Separo de la lista Nel nome della Madre (2007) que encontré mucho más tarde, prodigiosamente, en Nápoles. Un libro alucinante. Dividido en tres estrofas y una coda, narra el gran misterio de la anunciación a María, desde el punto de vista de la muchacha elegida. Que yo sepa, nunca antes esa historia milenaria (que es también una historia de amor) había sido enunciada por María. Aquí, es ella quien habla del principio al fin (que es otro principio), quien urde, con delicadísima aguja emocional, una tela donde conviven la fe y el asombro, la obediencia y el temor, la perplejidad y la ternura, la gratitud e, incluso, la renuncia a entender. Habría que decir, mejor: habla su cuerpo que, por definición, no tiene centro y está hecho de ritmos, de ciclos de sangre, de simientes.
También es ella, la que montada sobre un asno y a pesar de su embarazo, indiferente a las burlas de la comunidad, sorda a la amenaza de los soldados romanos y alumbrada por un cometa que le muestra la eterna condición de exilio de los hombres, conduce a José por el desierto –los grandes paisajes del Libro– para dar a luz, literalmente, a lo inaudito.
Parirá sola, sin más calor que el que emana de los animales de un establo improvisado, sin más ayuda de José que una tinaja de agua y un cuchillo afilado, “porque a los hombres les está prohibido asistir a los partos”. Don y falta, María será una calle de dirección única, a la que el hijo podrá siempre regresar en sueños. Ella misma se lo anuncia, al momento de extraerlo de su propio vientre cuando comprende, de pronto, la soledad esencial que tal separación instaura: Afuera están los padres, las leyes, los ejércitos de ocupación, los campamentos de hombres, el olor del vino, la circuncisión que te dará la pertenencia a un pueblo. Pero aquí esta noche, mientras dure, estamos tú y yo solos. Duerme, sueña que estás todavía adentro mío, que tu vida tiene aún mi dirección, que aún no has visto la primera luz, la primera sombra. En sueños, podrás volver siempre. Mañana voy a presentarte el mundo.

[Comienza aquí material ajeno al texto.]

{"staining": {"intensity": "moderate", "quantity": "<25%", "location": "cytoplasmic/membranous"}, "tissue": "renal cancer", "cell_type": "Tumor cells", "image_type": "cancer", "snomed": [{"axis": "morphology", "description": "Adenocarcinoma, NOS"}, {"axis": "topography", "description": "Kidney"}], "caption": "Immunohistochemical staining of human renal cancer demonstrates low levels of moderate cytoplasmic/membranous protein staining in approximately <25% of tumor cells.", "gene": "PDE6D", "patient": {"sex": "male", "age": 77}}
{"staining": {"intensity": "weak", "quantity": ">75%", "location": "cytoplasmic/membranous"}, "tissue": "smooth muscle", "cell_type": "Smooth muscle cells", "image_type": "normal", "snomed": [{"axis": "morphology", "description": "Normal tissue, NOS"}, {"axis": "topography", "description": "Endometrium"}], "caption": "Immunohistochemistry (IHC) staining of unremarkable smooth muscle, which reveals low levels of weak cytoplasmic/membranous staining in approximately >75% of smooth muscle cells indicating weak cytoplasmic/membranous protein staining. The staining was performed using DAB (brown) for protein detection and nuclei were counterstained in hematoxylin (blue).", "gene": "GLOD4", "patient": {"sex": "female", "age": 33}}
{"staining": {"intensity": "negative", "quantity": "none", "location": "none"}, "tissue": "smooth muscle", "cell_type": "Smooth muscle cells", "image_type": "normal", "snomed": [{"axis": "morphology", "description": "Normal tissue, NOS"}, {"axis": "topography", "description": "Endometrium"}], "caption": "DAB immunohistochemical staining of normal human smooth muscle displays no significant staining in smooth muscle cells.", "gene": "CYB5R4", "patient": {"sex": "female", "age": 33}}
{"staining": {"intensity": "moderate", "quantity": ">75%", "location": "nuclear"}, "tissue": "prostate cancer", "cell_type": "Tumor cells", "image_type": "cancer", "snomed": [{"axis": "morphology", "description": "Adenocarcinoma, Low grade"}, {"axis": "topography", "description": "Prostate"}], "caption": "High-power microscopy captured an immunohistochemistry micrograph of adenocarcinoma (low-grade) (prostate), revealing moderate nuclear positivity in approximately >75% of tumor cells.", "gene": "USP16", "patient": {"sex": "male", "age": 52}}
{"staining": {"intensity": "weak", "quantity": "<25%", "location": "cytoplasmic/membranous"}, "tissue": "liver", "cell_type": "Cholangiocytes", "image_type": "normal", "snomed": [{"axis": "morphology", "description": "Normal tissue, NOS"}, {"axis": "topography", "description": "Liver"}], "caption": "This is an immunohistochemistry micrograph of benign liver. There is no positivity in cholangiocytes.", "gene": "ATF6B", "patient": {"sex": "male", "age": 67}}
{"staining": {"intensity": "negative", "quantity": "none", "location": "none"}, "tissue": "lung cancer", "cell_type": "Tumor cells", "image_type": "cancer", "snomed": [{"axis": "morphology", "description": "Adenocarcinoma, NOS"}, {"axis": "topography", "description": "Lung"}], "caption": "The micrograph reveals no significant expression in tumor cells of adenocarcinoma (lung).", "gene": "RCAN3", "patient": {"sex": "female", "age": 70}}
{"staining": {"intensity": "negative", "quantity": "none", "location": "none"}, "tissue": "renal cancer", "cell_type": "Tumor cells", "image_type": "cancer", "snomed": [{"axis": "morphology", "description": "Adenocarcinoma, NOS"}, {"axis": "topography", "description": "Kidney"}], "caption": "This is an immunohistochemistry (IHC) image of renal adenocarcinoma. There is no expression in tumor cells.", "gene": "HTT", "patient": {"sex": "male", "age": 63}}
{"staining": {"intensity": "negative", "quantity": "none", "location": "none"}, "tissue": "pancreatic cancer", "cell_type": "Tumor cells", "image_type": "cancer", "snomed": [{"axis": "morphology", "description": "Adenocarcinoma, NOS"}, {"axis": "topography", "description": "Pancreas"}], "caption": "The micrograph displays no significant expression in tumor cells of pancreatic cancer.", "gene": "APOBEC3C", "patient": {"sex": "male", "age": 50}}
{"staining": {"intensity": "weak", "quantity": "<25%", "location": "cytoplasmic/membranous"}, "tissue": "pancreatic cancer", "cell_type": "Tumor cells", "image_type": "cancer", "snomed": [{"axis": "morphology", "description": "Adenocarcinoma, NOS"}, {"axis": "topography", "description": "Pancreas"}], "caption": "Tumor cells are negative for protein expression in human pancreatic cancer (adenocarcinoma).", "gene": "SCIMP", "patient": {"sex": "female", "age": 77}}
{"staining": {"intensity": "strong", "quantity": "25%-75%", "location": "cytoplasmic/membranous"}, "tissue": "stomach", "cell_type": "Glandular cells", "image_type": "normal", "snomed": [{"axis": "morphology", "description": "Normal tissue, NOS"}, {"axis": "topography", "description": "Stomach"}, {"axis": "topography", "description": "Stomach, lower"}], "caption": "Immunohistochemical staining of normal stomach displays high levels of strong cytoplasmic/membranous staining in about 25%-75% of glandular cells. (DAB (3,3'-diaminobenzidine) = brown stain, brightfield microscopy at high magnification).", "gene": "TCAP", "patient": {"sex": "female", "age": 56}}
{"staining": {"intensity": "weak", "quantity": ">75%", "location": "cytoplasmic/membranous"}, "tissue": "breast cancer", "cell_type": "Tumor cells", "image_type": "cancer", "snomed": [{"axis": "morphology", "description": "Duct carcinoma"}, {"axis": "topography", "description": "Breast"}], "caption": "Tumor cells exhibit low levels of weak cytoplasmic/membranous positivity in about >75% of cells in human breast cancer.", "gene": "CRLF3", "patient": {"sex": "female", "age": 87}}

Y luego reza, eleva una plegaria infinita para que Dios le conceda, aunque sea a regañadientes, lo imposible: que su hijo no sea un “elegido”, que crezca como un niño cualquiera.
A los hombres –según el Libro– les está prohibido asistir a los partos. De Luca no infringe la regla, la vuelve, si cabe, más recóndita. Escribe ese parto (que es todos los partos) para parir un libro. Y su voz toca, con cautela finísima, con cuidado extremo, el acto femenino por excelencia, el más íntimo, el más inexplicable.
Partir. Partorire, dice el texto en italiano. La raíz es la misma. Partir. Parir. Comienza un viaje: la vida. La tentativa de explicarse la vida. La inmensa inmensidad de remontarse al desierto. De habituarse al desierto. De ser ese desierto en la noche del sueño donde el hijo podrá volver a conversar con su madre en la cocina austera de una casa austera, a rendir cuentas de sus actos, a sopesar sus fracasos, a ratificar su única, inextirpable pasión de ser, todavía, un hijo.